--- Materials provided ---
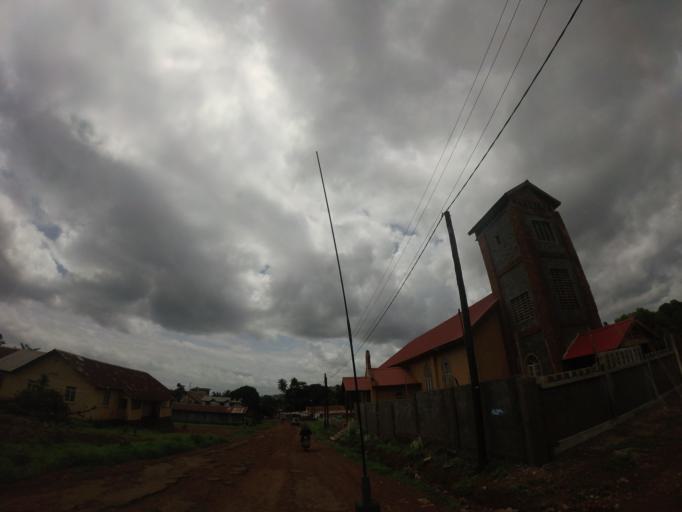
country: SL
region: Western Area
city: Hastings
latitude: 8.3799
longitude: -13.1383
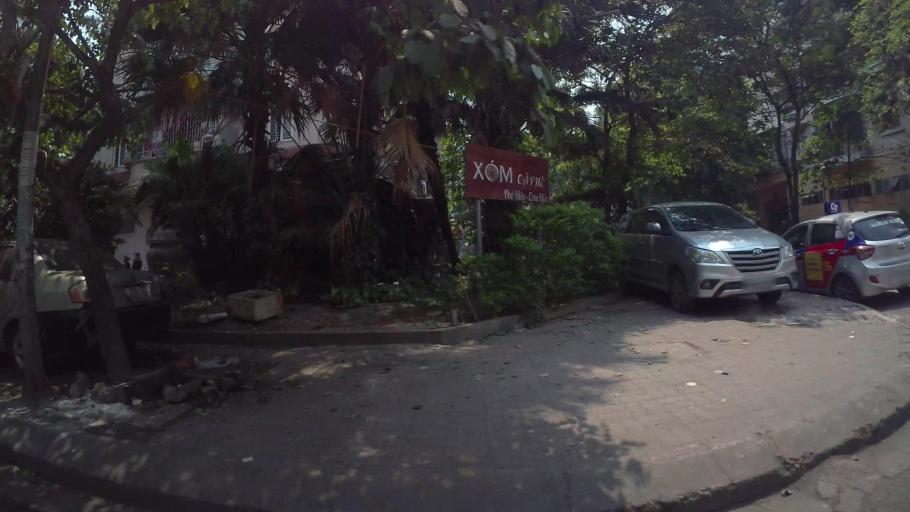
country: VN
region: Ha Noi
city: Thanh Xuan
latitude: 21.0057
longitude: 105.8031
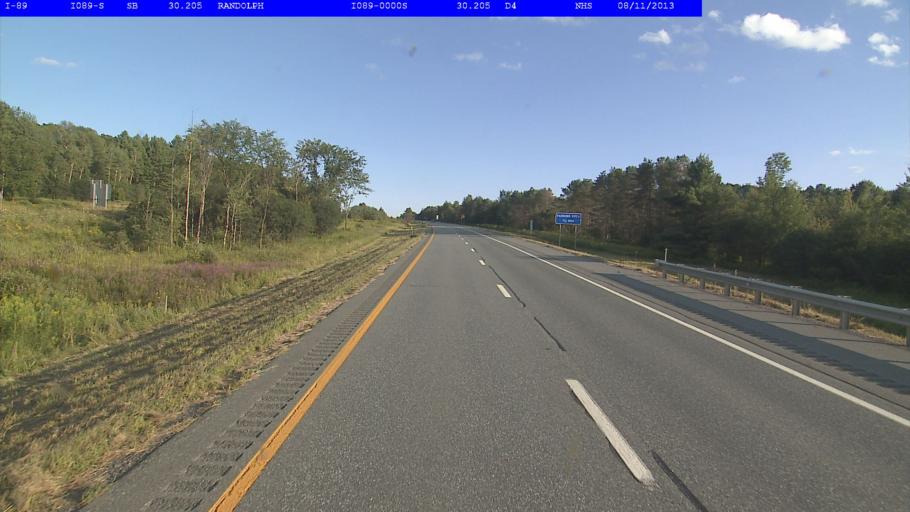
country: US
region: Vermont
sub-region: Orange County
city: Randolph
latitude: 43.9351
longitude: -72.6214
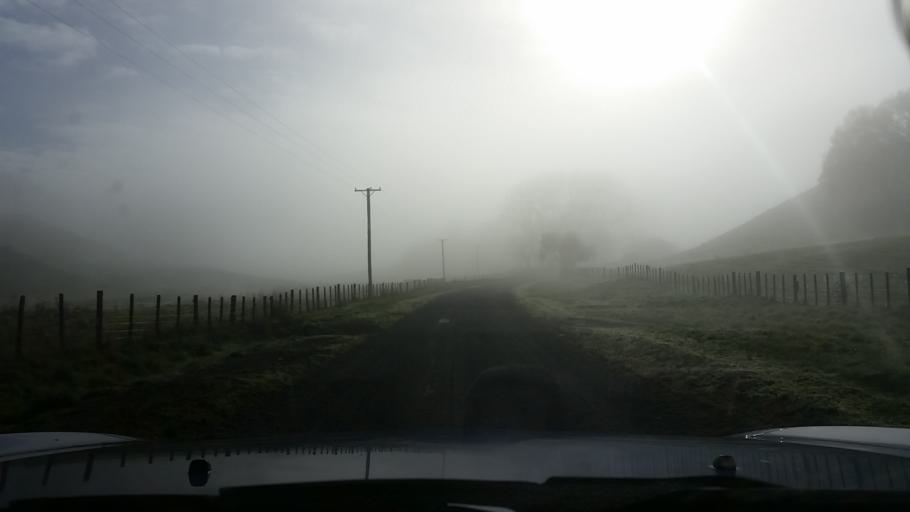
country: NZ
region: Bay of Plenty
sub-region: Rotorua District
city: Rotorua
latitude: -38.3120
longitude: 176.3025
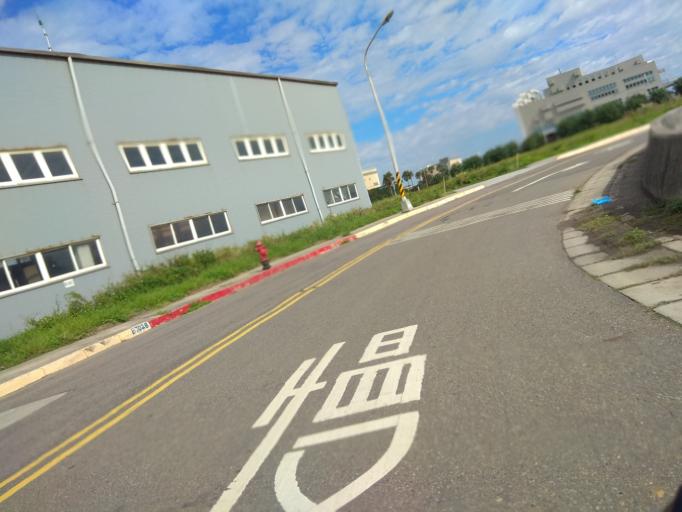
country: TW
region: Taiwan
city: Taoyuan City
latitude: 25.0525
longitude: 121.0949
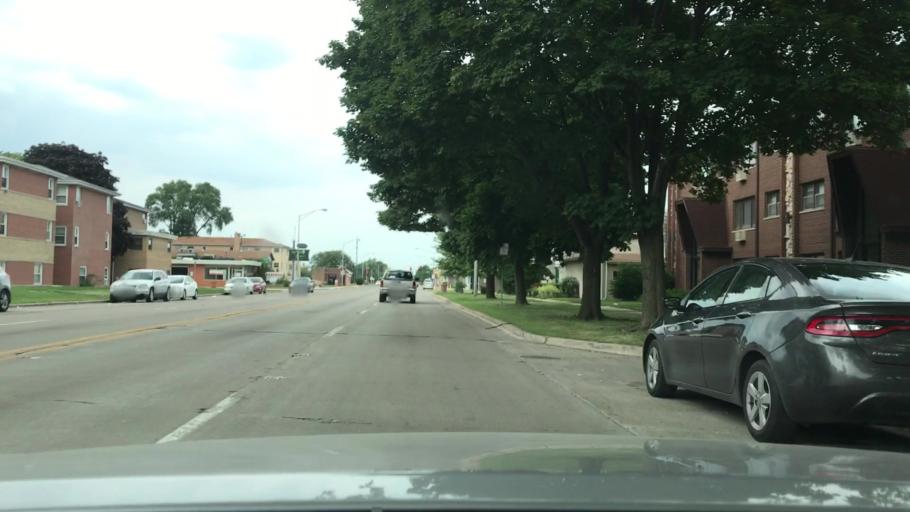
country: US
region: Illinois
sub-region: Cook County
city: Evergreen Park
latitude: 41.7254
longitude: -87.7019
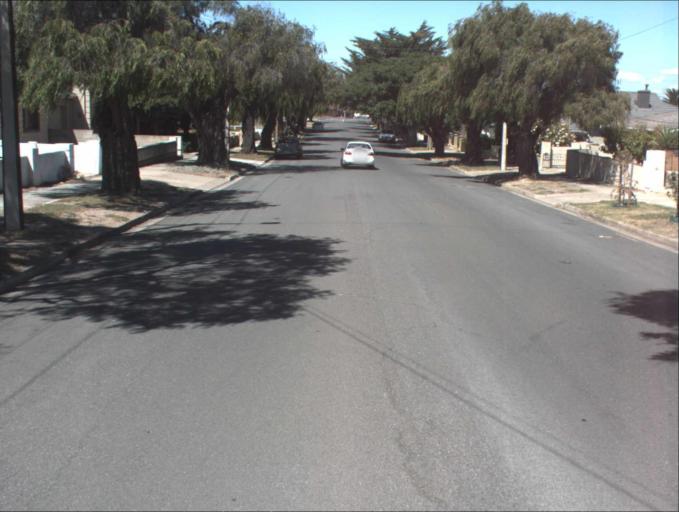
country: AU
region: South Australia
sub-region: Port Adelaide Enfield
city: Birkenhead
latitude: -34.8152
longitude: 138.4918
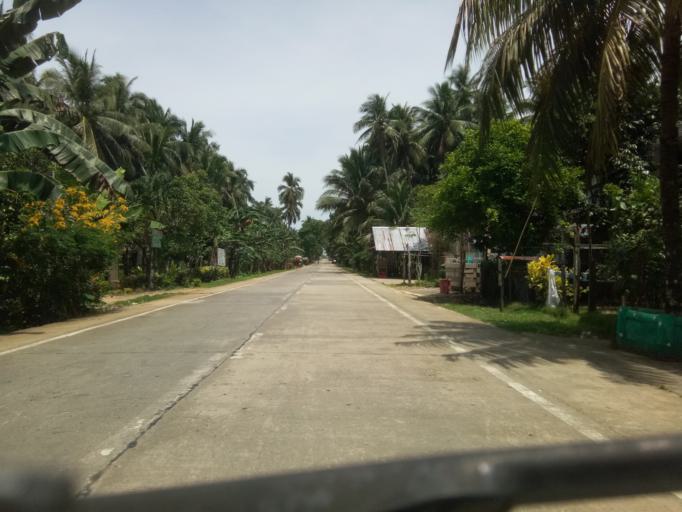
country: PH
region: Caraga
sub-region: Province of Surigao del Norte
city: Del Carmen, Surigao del Norte
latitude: 9.8730
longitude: 125.9746
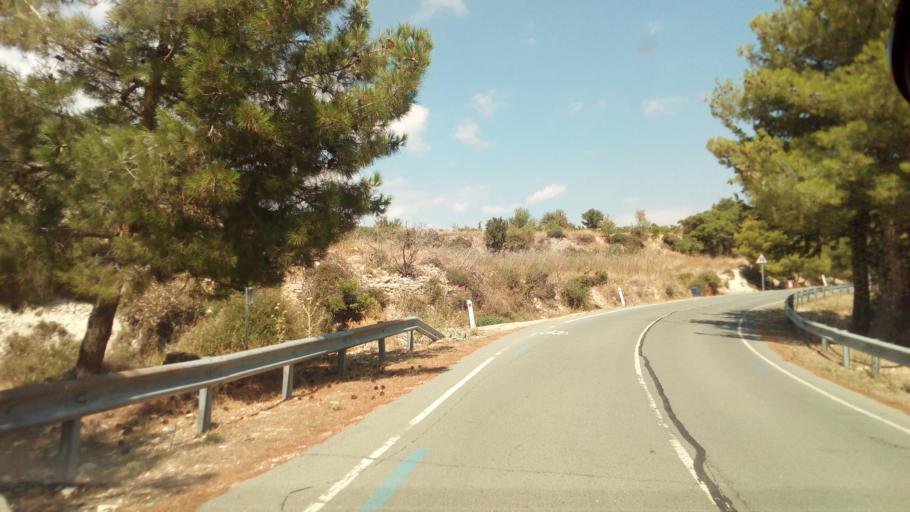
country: CY
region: Limassol
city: Pachna
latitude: 34.8331
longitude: 32.8512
---
> [Task to complete]: Express every line of the data above as a Markdown table with two columns, Row and Line, numbering the rows and skipping blank lines. Leave the pictures out of your answer.

> [Output]:
| Row | Line |
|---|---|
| 1 | country: SL |
| 2 | region: Western Area |
| 3 | city: Hastings |
| 4 | latitude: 8.3799 |
| 5 | longitude: -13.1383 |
| 6 | country: VN |
| 7 | region: Ha Noi |
| 8 | city: Thanh Xuan |
| 9 | latitude: 21.0057 |
| 10 | longitude: 105.8031 |
| 11 | country: US |
| 12 | region: Vermont |
| 13 | sub-region: Orange County |
| 14 | city: Randolph |
| 15 | latitude: 43.9351 |
| 16 | longitude: -72.6214 |
| 17 | country: NZ |
| 18 | region: Bay of Plenty |
| 19 | sub-region: Rotorua District |
| 20 | city: Rotorua |
| 21 | latitude: -38.3120 |
| 22 | longitude: 176.3025 |
| 23 | country: TW |
| 24 | region: Taiwan |
| 25 | city: Taoyuan City |
| 26 | latitude: 25.0525 |
| 27 | longitude: 121.0949 |
| 28 | country: US |
| 29 | region: Illinois |
| 30 | sub-region: Cook County |
| 31 | city: Evergreen Park |
| 32 | latitude: 41.7254 |
| 33 | longitude: -87.7019 |
| 34 | country: AU |
| 35 | region: South Australia |
| 36 | sub-region: Port Adelaide Enfield |
| 37 | city: Birkenhead |
| 38 | latitude: -34.8152 |
| 39 | longitude: 138.4918 |
| 40 | country: PH |
| 41 | region: Caraga |
| 42 | sub-region: Province of Surigao del Norte |
| 43 | city: Del Carmen, Surigao del Norte |
| 44 | latitude: 9.8730 |
| 45 | longitude: 125.9746 |
| 46 | country: CY |
| 47 | region: Limassol |
| 48 | city: Pachna |
| 49 | latitude: 34.8331 |
| 50 | longitude: 32.8512 |